Start of DATA FOR THE TASK
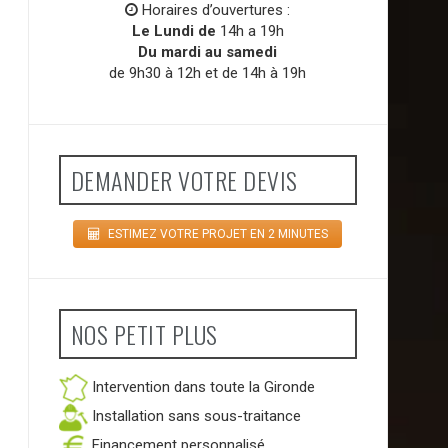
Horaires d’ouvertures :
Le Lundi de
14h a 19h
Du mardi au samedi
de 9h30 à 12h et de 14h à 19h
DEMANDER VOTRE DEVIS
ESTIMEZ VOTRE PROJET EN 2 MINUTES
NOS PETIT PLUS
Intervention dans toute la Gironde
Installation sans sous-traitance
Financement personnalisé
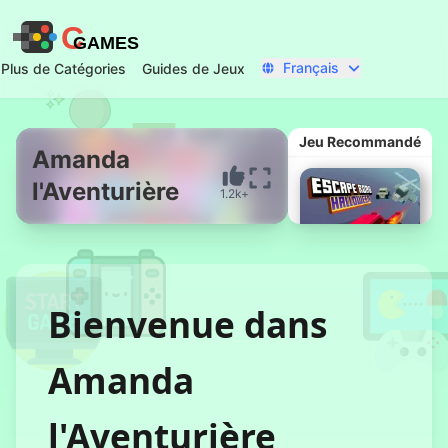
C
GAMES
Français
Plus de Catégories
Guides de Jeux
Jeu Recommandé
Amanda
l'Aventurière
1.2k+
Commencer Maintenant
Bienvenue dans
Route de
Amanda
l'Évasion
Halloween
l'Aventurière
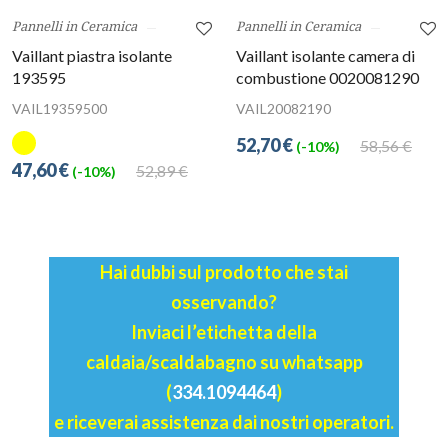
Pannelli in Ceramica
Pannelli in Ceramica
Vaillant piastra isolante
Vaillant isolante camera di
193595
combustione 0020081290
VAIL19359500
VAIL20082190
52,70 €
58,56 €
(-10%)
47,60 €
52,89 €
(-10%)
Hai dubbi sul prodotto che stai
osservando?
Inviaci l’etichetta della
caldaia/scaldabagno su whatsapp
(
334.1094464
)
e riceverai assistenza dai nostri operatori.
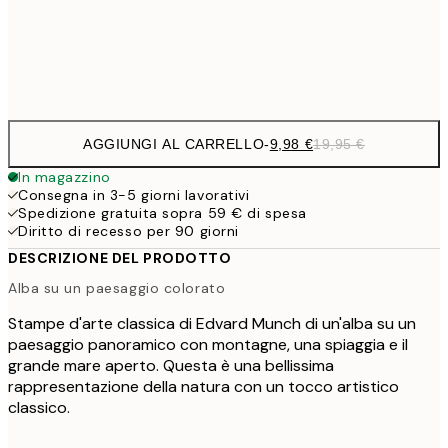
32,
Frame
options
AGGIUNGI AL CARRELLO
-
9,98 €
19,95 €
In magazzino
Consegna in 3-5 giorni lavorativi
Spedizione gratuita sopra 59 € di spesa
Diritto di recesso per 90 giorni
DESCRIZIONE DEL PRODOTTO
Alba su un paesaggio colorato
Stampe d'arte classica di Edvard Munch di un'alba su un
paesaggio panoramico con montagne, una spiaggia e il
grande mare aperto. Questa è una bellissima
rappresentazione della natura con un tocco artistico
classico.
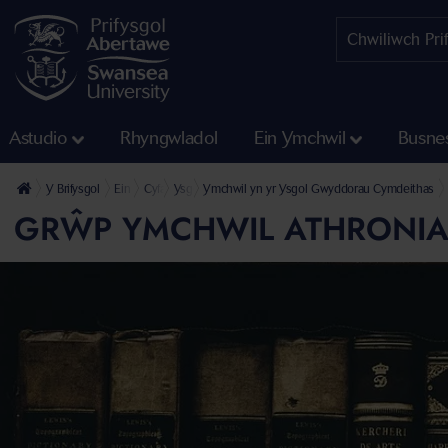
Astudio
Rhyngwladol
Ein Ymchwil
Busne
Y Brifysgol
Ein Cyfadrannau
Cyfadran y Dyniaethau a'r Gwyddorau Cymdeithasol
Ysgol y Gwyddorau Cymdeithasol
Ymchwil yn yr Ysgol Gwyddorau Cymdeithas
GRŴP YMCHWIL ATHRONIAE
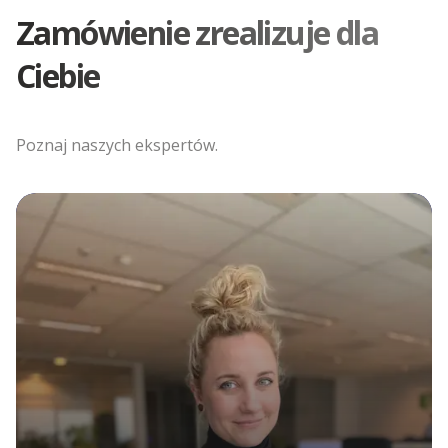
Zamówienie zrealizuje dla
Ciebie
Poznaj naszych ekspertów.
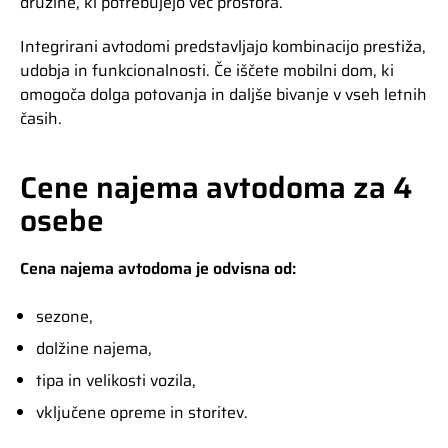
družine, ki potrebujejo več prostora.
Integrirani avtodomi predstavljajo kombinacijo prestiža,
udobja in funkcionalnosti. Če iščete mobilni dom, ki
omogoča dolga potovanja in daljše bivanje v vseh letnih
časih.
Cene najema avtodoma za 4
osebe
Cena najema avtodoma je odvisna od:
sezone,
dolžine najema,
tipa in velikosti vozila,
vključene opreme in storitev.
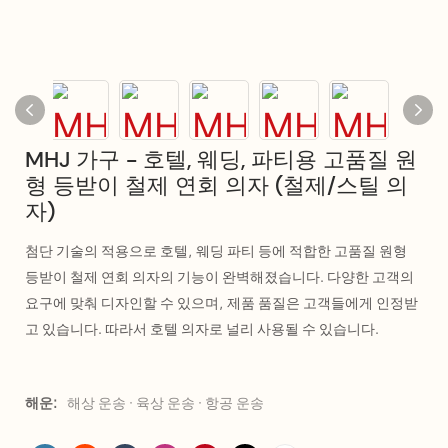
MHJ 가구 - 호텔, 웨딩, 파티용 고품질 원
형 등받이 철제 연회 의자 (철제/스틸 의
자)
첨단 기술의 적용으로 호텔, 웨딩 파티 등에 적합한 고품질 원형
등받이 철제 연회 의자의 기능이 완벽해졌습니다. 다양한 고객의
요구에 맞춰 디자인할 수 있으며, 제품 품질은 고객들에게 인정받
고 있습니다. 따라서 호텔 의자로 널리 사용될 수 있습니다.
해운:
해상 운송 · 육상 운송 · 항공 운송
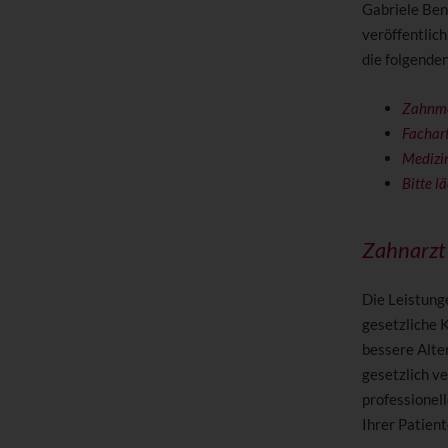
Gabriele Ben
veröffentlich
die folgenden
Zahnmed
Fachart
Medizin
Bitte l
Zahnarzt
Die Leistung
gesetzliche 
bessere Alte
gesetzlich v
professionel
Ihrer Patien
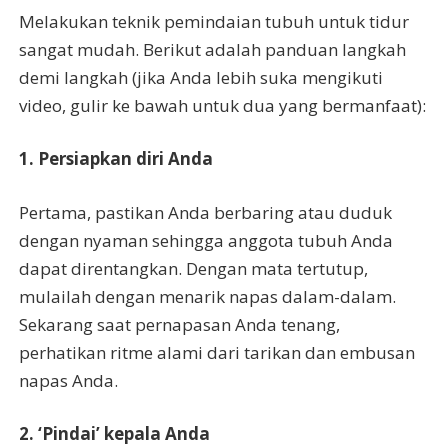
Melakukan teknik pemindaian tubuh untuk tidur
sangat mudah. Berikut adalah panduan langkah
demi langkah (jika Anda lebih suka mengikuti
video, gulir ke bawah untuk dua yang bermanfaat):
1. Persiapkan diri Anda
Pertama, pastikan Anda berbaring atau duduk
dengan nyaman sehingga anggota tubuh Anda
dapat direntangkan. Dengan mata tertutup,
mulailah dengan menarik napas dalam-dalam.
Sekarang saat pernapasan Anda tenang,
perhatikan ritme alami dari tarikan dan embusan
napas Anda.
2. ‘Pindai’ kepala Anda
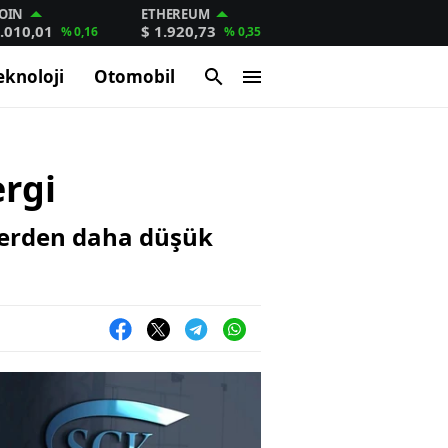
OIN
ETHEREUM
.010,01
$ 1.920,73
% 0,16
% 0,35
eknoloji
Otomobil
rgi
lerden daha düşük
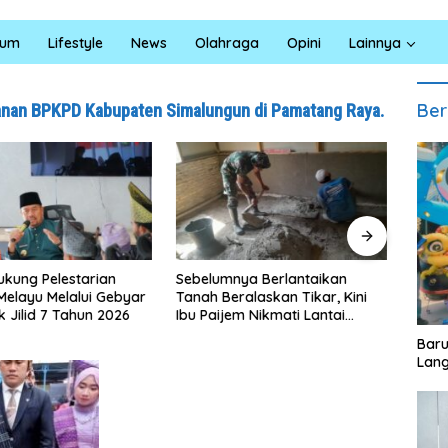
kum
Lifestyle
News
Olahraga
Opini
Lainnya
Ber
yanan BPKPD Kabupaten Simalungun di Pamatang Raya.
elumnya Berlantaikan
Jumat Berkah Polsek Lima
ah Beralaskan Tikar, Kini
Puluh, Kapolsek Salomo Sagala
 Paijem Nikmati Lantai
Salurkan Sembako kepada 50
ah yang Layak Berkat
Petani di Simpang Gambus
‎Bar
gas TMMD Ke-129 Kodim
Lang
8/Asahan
End of DATA FOR THE TASK
WRITTEN TASK:
In the entries above, locate every line with the word "Gwyddorau" and copy it.

TASK SOLUTION:
Cyfadran y Dyniaethau a'r Gwyddorau Cymdeithasol
Ysgol y Gwyddorau Cymdeithasol
Ymchwil yn yr Ysgol Gwyddorau Cymdeithas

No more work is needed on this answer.